Here's the Real History Behind Thomas Shelby and the Other Peaky Blinders
Updated April 24 2020, 5:31 p.m. ET
Season 5 of Peaky Blinders recently arrived on Netflix and fans are already beside themselves waiting for the anticipated sixth season, the penultimate of the seven total that creator and writer Steven Knight has "almost certainly" confirmed.
We picked up in the late 1920s with the Shelby family in the wake of the Great Fall of the Stock Market. Soon after, Thomas Shelby (played by Cillian Murphy) is forced to align himself with the real-life fascist Oswald Mosley.
But is Thomas Shelby also based on a real-life figure? Keep reading to find out.
Was Thomas Shelby a real-life person?
For the most part, the Peaky Blinders series borrows a lot from the real-life urban street gang that terrorized Birmingham, England from the late 19th century through the end of the first World War.
The group was a small one, and most of its members were very young and very unemployed. They rose to prominence after defeating rivals for Birmingham territories and were known for their signature outfits that earned them their nickname.
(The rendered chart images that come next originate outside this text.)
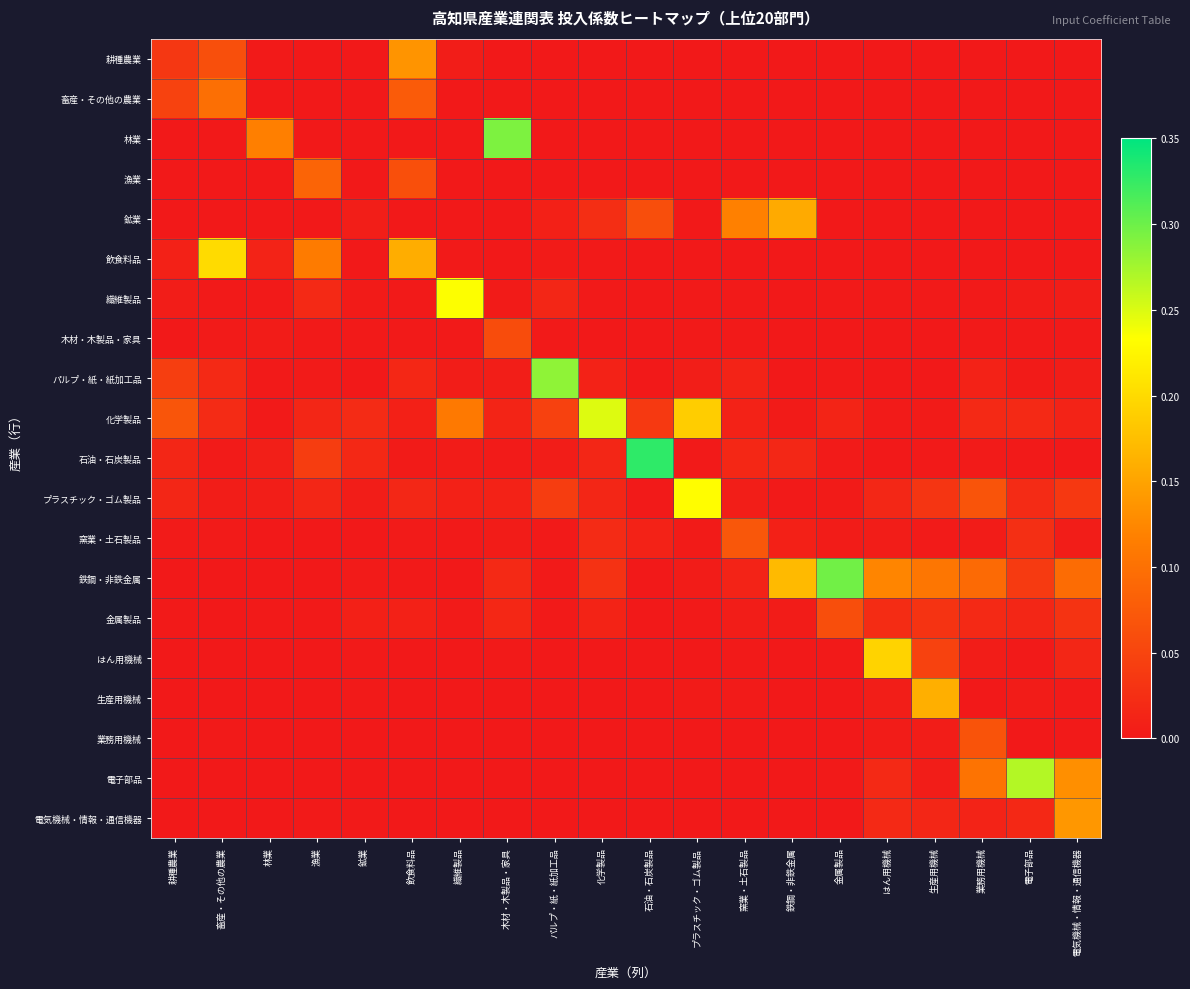

Reading right to left, list all the values displayed in this chart.

耕種農業: 電気機械・情報・通信機器=0.0	電子部品=0.0	業務用機械=0.0	生産用機械=0.0	はん用機械=0.0	金属製品=0.0	鉄鋼・非鉄金属=0.0	窯業・土石製品=0.0	プラスチック・ゴム製品=0.0	石油・石炭製品=0.0	化学製品=0.0	パルプ・紙・紙加工品=0.0	木材・木製品・家具=0.0	繊維製品=0.0	飲食料品=0.1	鉱業=0.0	漁業=0.0	林業=0.0	畜産・その他の農業=0.1	耕種農業=0.0
畜産・その他の農業: 電気機械・情報・通信機器=0.0	電子部品=0.0	業務用機械=0.0	生産用機械=0.0	はん用機械=0.0	金属製品=0.0	鉄鋼・非鉄金属=0.0	窯業・土石製品=0.0	プラスチック・ゴム製品=0.0	石油・石炭製品=0.0	化学製品=0.0	パルプ・紙・紙加工品=0.0	木材・木製品・家具=0.0	繊維製品=0.0	飲食料品=0.1	鉱業=0.0	漁業=0.0	林業=0.0	畜産・その他の農業=0.1	耕種農業=0.0
林業: 電気機械・情報・通信機器=0.0	電子部品=0.0	業務用機械=0.0	生産用機械=0.0	はん用機械=0.0	金属製品=0.0	鉄鋼・非鉄金属=0.0	窯業・土石製品=0.0	プラスチック・ゴム製品=0.0	石油・石炭製品=0.0	化学製品=0.0	パルプ・紙・紙加工品=0.0	木材・木製品・家具=0.3	繊維製品=0.0	飲食料品=0.0	鉱業=0.0	漁業=0.0	林業=0.1	畜産・その他の農業=0.0	耕種農業=0.0
漁業: 電気機械・情報・通信機器=0.0	電子部品=0.0	業務用機械=0.0	生産用機械=0.0	はん用機械=0.0	金属製品=0.0	鉄鋼・非鉄金属=0.0	窯業・土石製品=0.0	プラスチック・ゴム製品=0.0	石油・石炭製品=0.0	化学製品=0.0	パルプ・紙・紙加工品=0.0	木材・木製品・家具=0.0	繊維製品=0.0	飲食料品=0.1	鉱業=0.0	漁業=0.1	林業=0.0	畜産・その他の農業=0.0	耕種農業=0.0
鉱業: 電気機械・情報・通信機器=0.0	電子部品=0.0	業務用機械=0.0	生産用機械=0.0	はん用機械=0.0	金属製品=0.0	鉄鋼・非鉄金属=0.2	窯業・土石製品=0.1	プラスチック・ゴム製品=0.0	石油・石炭製品=0.1	化学製品=0.0	パルプ・紙・紙加工品=0.0	木材・木製品・家具=0.0	繊維製品=0.0	飲食料品=0.0	鉱業=0.0	漁業=0.0	林業=0.0	畜産・その他の農業=0.0	耕種農業=0.0
飲食料品: 電気機械・情報・通信機器=0.0	電子部品=0.0	業務用機械=0.0	生産用機械=0.0	はん用機械=0.0	金属製品=0.0	鉄鋼・非鉄金属=0.0	窯業・土石製品=0.0	プラスチック・ゴム製品=0.0	石油・石炭製品=0.0	化学製品=0.0	パルプ・紙・紙加工品=0.0	木材・木製品・家具=0.0	繊維製品=0.0	飲食料品=0.2	鉱業=0.0	漁業=0.1	林業=0.0	畜産・その他の農業=0.2	耕種農業=0.0
繊維製品: 電気機械・情報・通信機器=0.0	電子部品=0.0	業務用機械=0.0	生産用機械=0.0	はん用機械=0.0	金属製品=0.0	鉄鋼・非鉄金属=0.0	窯業・土石製品=0.0	プラスチック・ゴム製品=0.0	石油・石炭製品=0.0	化学製品=0.0	パルプ・紙・紙加工品=0.0	木材・木製品・家具=0.0	繊維製品=0.2	飲食料品=0.0	鉱業=0.0	漁業=0.0	林業=0.0	畜産・その他の農業=0.0	耕種農業=0.0
木材・木製品・家具: 電気機械・情報・通信機器=0.0	電子部品=0.0	業務用機械=0.0	生産用機械=0.0	はん用機械=0.0	金属製品=0.0	鉄鋼・非鉄金属=0.0	窯業・土石製品=0.0	プラスチック・ゴム製品=0.0	石油・石炭製品=0.0	化学製品=0.0	パルプ・紙・紙加工品=0.0	木材・木製品・家具=0.1	繊維製品=0.0	飲食料品=0.0	鉱業=0.0	漁業=0.0	林業=0.0	畜産・その他の農業=0.0	耕種農業=0.0
パルプ・紙・紙加工品: 電気機械・情報・通信機器=0.0	電子部品=0.0	業務用機械=0.0	生産用機械=0.0	はん用機械=0.0	金属製品=0.0	鉄鋼・非鉄金属=0.0	窯業・土石製品=0.0	プラスチック・ゴム製品=0.0	石油・石炭製品=0.0	化学製品=0.0	パルプ・紙・紙加工品=0.3	木材・木製品・家具=0.0	繊維製品=0.0	飲食料品=0.0	鉱業=0.0	漁業=0.0	林業=0.0	畜産・その他の農業=0.0	耕種農業=0.0
化学製品: 電気機械・情報・通信機器=0.0	電子部品=0.0	業務用機械=0.0	生産用機械=0.0	はん用機械=0.0	金属製品=0.0	鉄鋼・非鉄金属=0.0	窯業・土石製品=0.0	プラスチック・ゴム製品=0.2	石油・石炭製品=0.0	化学製品=0.2	パルプ・紙・紙加工品=0.0	木材・木製品・家具=0.0	繊維製品=0.1	飲食料品=0.0	鉱業=0.0	漁業=0.0	林業=0.0	畜産・その他の農業=0.0	耕種農業=0.1
石油・石炭製品: 電気機械・情報・通信機器=0.0	電子部品=0.0	業務用機械=0.0	生産用機械=0.0	はん用機械=0.0	金属製品=0.0	鉄鋼・非鉄金属=0.0	窯業・土石製品=0.0	プラスチック・ゴム製品=0.0	石油・石炭製品=0.3	化学製品=0.0	パルプ・紙・紙加工品=0.0	木材・木製品・家具=0.0	繊維製品=0.0	飲食料品=0.0	鉱業=0.0	漁業=0.0	林業=0.0	畜産・その他の農業=0.0	耕種農業=0.0
プラスチック・ゴム製品: 電気機械・情報・通信機器=0.0	電子部品=0.0	業務用機械=0.1	生産用機械=0.0	はん用機械=0.0	金属製品=0.0	鉄鋼・非鉄金属=0.0	窯業・土石製品=0.0	プラスチック・ゴム製品=0.2	石油・石炭製品=0.0	化学製品=0.0	パルプ・紙・紙加工品=0.0	木材・木製品・家具=0.0	繊維製品=0.0	飲食料品=0.0	鉱業=0.0	漁業=0.0	林業=0.0	畜産・その他の農業=0.0	耕種農業=0.0
窯業・土石製品: 電気機械・情報・通信機器=0.0	電子部品=0.0	業務用機械=0.0	生産用機械=0.0	はん用機械=0.0	金属製品=0.0	鉄鋼・非鉄金属=0.0	窯業・土石製品=0.1	プラスチック・ゴム製品=0.0	石油・石炭製品=0.0	化学製品=0.0	パルプ・紙・紙加工品=0.0	木材・木製品・家具=0.0	繊維製品=0.0	飲食料品=0.0	鉱業=0.0	漁業=0.0	林業=0.0	畜産・その他の農業=0.0	耕種農業=0.0
鉄鋼・非鉄金属: 電気機械・情報・通信機器=0.1	電子部品=0.0	業務用機械=0.1	生産用機械=0.1	はん用機械=0.1	金属製品=0.3	鉄鋼・非鉄金属=0.2	窯業・土石製品=0.0	プラスチック・ゴム製品=0.0	石油・石炭製品=0.0	化学製品=0.0	パルプ・紙・紙加工品=0.0	木材・木製品・家具=0.0	繊維製品=0.0	飲食料品=0.0	鉱業=0.0	漁業=0.0	林業=0.0	畜産・その他の農業=0.0	耕種農業=0.0
金属製品: 電気機械・情報・通信機器=0.0	電子部品=0.0	業務用機械=0.0	生産用機械=0.0	はん用機械=0.0	金属製品=0.1	鉄鋼・非鉄金属=0.0	窯業・土石製品=0.0	プラスチック・ゴム製品=0.0	石油・石炭製品=0.0	化学製品=0.0	パルプ・紙・紙加工品=0.0	木材・木製品・家具=0.0	繊維製品=0.0	飲食料品=0.0	鉱業=0.0	漁業=0.0	林業=0.0	畜産・その他の農業=0.0	耕種農業=0.0
はん用機械: 電気機械・情報・通信機器=0.0	電子部品=0.0	業務用機械=0.0	生産用機械=0.0	はん用機械=0.2	金属製品=0.0	鉄鋼・非鉄金属=0.0	窯業・土石製品=0.0	プラスチック・ゴム製品=0.0	石油・石炭製品=0.0	化学製品=0.0	パルプ・紙・紙加工品=0.0	木材・木製品・家具=0.0	繊維製品=0.0	飲食料品=0.0	鉱業=0.0	漁業=0.0	林業=0.0	畜産・その他の農業=0.0	耕種農業=0.0
生産用機械: 電気機械・情報・通信機器=0.0	電子部品=0.0	業務用機械=0.0	生産用機械=0.2	はん用機械=0.0	金属製品=0.0	鉄鋼・非鉄金属=0.0	窯業・土石製品=0.0	プラスチック・ゴム製品=0.0	石油・石炭製品=0.0	化学製品=0.0	パルプ・紙・紙加工品=0.0	木材・木製品・家具=0.0	繊維製品=0.0	飲食料品=0.0	鉱業=0.0	漁業=0.0	林業=0.0	畜産・その他の農業=0.0	耕種農業=0.0
業務用機械: 電気機械・情報・通信機器=0.0	電子部品=0.0	業務用機械=0.1	生産用機械=0.0	はん用機械=0.0	金属製品=0.0	鉄鋼・非鉄金属=0.0	窯業・土石製品=0.0	プラスチック・ゴム製品=0.0	石油・石炭製品=0.0	化学製品=0.0	パルプ・紙・紙加工品=0.0	木材・木製品・家具=0.0	繊維製品=0.0	飲食料品=0.0	鉱業=0.0	漁業=0.0	林業=0.0	畜産・その他の農業=0.0	耕種農業=0.0
電子部品: 電気機械・情報・通信機器=0.1	電子部品=0.3	業務用機械=0.1	生産用機械=0.0	はん用機械=0.0	金属製品=0.0	鉄鋼・非鉄金属=0.0	窯業・土石製品=0.0	プラスチック・ゴム製品=0.0	石油・石炭製品=0.0	化学製品=0.0	パルプ・紙・紙加工品=0.0	木材・木製品・家具=0.0	繊維製品=0.0	飲食料品=0.0	鉱業=0.0	漁業=0.0	林業=0.0	畜産・その他の農業=0.0	耕種農業=0.0
電気機械・情報・通信機器: 電気機械・情報・通信機器=0.1	電子部品=0.0	業務用機械=0.0	生産用機械=0.0	はん用機械=0.0	金属製品=0.0	鉄鋼・非鉄金属=0.0	窯業・土石製品=0.0	プラスチック・ゴム製品=0.0	石油・石炭製品=0.0	化学製品=0.0	パルプ・紙・紙加工品=0.0	木材・木製品・家具=0.0	繊維製品=0.0	飲食料品=0.0	鉱業=0.0	漁業=0.0	林業=0.0	畜産・その他の農業=0.0	耕種農業=0.0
"Peaky" was shorthand for their peaked flat hats, in which they'd stitch razor blades so as to injure and oftentimes blind their opponents.
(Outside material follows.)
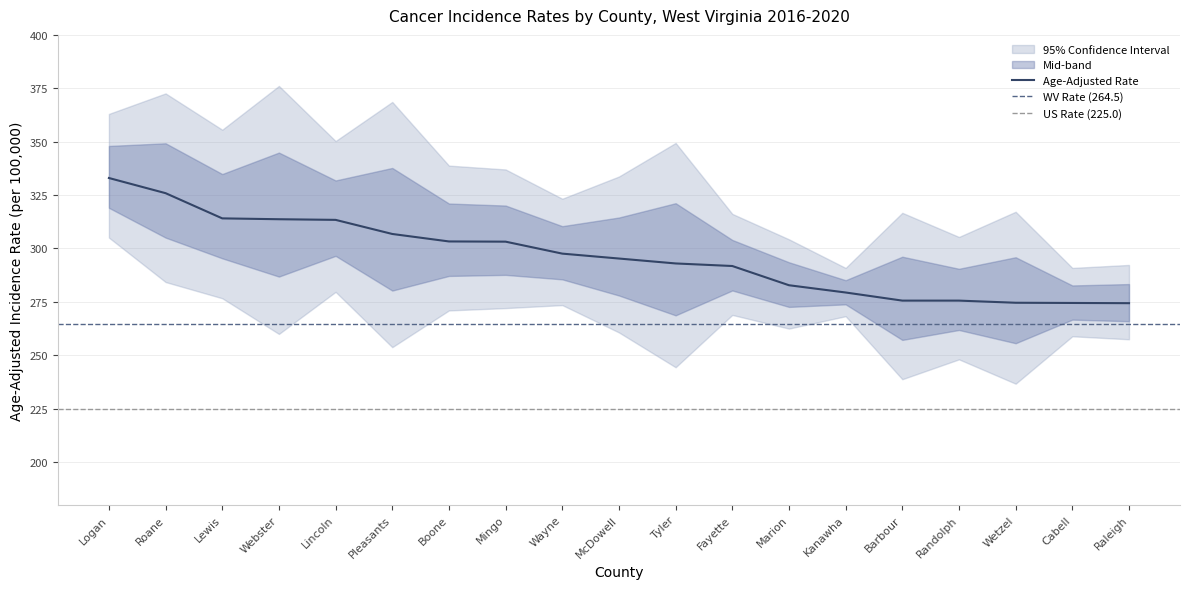

True or false: Lower 95% CI and Upper 95% CI cross at least once.

False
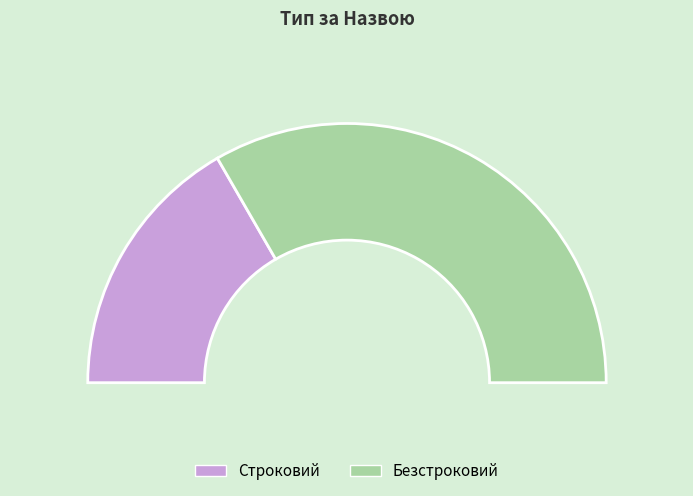

What is the change in value from Строковий to Безстроковий?

+1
While "blinders" came in part from their violence tactic, it's also British slang, still in use today, for someone with very dapper appearance (think: everything the Peaky Blinders wear).
But even though the Peaky Blinders did exist in England, protagonist Thomas Shelby sadly did not.
Fascist leader Oswald Mosley, Winston Churchill, rival gang leader Billy Kimber and even trade unionist Jessie Eden were in fact real-life people, but our beloved Thomas Shelby was neither the leader of a gang, a factory owner, nor an MP.
In fact, there are very few historical traces of Birmingham's criminal gangs from the 19th century. But it is known that from the time they reigned the turf wars of Birmingham until their fall in the 1910s to the real-life Birmingham Boys, a man called Thomas Gilbert (also known as Kevin Mooney) was believed to be at the gang's head.
According to Radio Times, there still a select few reports on the Peaky Blinders' gang violence. In an archive detailing a serious assault on one George Eastwood, local papers wrote: "Several men known as the Peaky Blinders gang, whom Eastwood knew by sight from their living in the same neighbourhood as himself, came in" and violently attacked him.
For writer and creator Steven Knight, Peaky Blinders was inspired by his family's stories and accounts.
"My parents, particularly my dad, had these tantalizing memories from when he was 9 or 10 years old of these people," Steven Knight told the BBC back when the first season of the show came out, adding that the series was "based on real events."
"They were incredibly well-dressed, they were incredibly powerful, they had a lot of money in an area where no one had money and.. they were gangsters!" he continued. "I want Peaky Blinders to be a sort of the view of this world through the eyes of a 10-year-old because the men are smarter and stronger and handsomer and the horses are bigger and everything is big and intimidating as a kid."
Peaky Blinders is now streaming on Netflix.